++++ Supplied passage ++++

After years of interest from various producers, Sendak favoured Spike Jonze as director, noting he was "young, interesting and had a spark that none of the others had". The film was originally set for release from Universal, and a teaser of the film was attached to the studio's 2000 adaptation of How the Grinch Stole Christmas. Disagreements between Universal and Sendak over Jonze's approach to the story led to a turnaround arrangement where the film's production was transferred to Warner Bros.

In 2005, Jonze and Dave Eggers completed a 111-page screenplay, expanding the original thirteen-sentence story. On 8 July 2006, production began open auditions for the role of Max. The process took months, but, eventually, Max Records was cast. Academy Award-winning make-up effects supervisor Howard Berger (The Chronicles of Narnia) turned down offers to work on the film four times. Although the book inspired him as a child to work in special effects, he felt filming it was a "horrible idea." Jim Henson's Creature Shop provided the animatronic suits for the Wild Things.

++++ Supplied data ++++

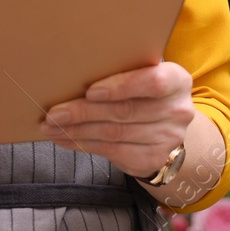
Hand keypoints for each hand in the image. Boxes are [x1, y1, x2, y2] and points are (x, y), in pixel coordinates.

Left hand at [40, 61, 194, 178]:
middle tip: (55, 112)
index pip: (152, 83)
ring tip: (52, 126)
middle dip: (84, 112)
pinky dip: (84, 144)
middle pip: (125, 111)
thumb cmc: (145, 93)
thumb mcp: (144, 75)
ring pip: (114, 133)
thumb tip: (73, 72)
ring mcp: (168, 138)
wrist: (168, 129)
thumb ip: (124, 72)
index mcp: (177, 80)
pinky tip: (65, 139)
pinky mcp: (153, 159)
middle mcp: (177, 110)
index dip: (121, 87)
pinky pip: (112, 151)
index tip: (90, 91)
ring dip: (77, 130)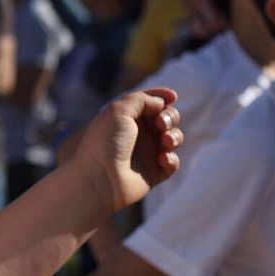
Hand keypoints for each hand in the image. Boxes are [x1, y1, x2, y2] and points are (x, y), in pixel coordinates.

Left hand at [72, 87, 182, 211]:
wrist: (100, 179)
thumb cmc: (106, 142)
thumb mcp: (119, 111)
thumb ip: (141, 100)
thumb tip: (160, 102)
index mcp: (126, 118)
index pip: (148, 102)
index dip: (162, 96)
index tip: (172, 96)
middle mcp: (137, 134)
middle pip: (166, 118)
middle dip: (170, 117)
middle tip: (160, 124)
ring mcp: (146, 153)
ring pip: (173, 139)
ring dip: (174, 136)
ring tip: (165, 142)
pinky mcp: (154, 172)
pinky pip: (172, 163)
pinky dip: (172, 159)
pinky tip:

++++

Carry on the passage about the production of the Sendak film from its last sentence, not the material.

▸ The answer:
Jonze kept in close consultation with Sendak throughout the process, and the author approved creature designs created by Jim Henson's Creature Shop. To make the set a more comfortable environment for Max Records, Jonze encouraged the crew members to bring their children to the set. Some of them can be seen in the film's classroom scene.

Michelle Williams was originally cast as the female Wild Thing KW only to leave the project after her voice "didn't match the original vision of how the Wild Thing should sound". She was replaced by Lauren Ambrose, and filming continued.

Filming
Principal photography began in July 2006 at Docklands Studios Melbourne in Melbourne, Australia and wrapped in December 2006.

In 2008, test footage was leaked onto the internet, garnering mixed reactions. Jonze called the footage "a very early test... to see if our VFX plan for the faces would work," but early fan outcry over the video, along with rumored "scared children" in test audiences led Warner Bros. to delay the film's release for a year from its original 3 October 2008 release date. On 20 February 2008, speculation emerged that Warner Bros. was considering reshooting the entire film.

Then-WB president Alan F. Horn responded, "We've given him more money and, even more importantly, more time for him to work on the film. We'd like to find a common ground that represents Spike's vision but still offers a film that really delivers for a broad-based audience. No one wants to turn this into a bland, sanitized studio movie. This is a very special piece of material, and we're just trying to get it right." Producer Gary Goetzman followed, "We support Spike's vision. We're helping him make the vision he wants to make."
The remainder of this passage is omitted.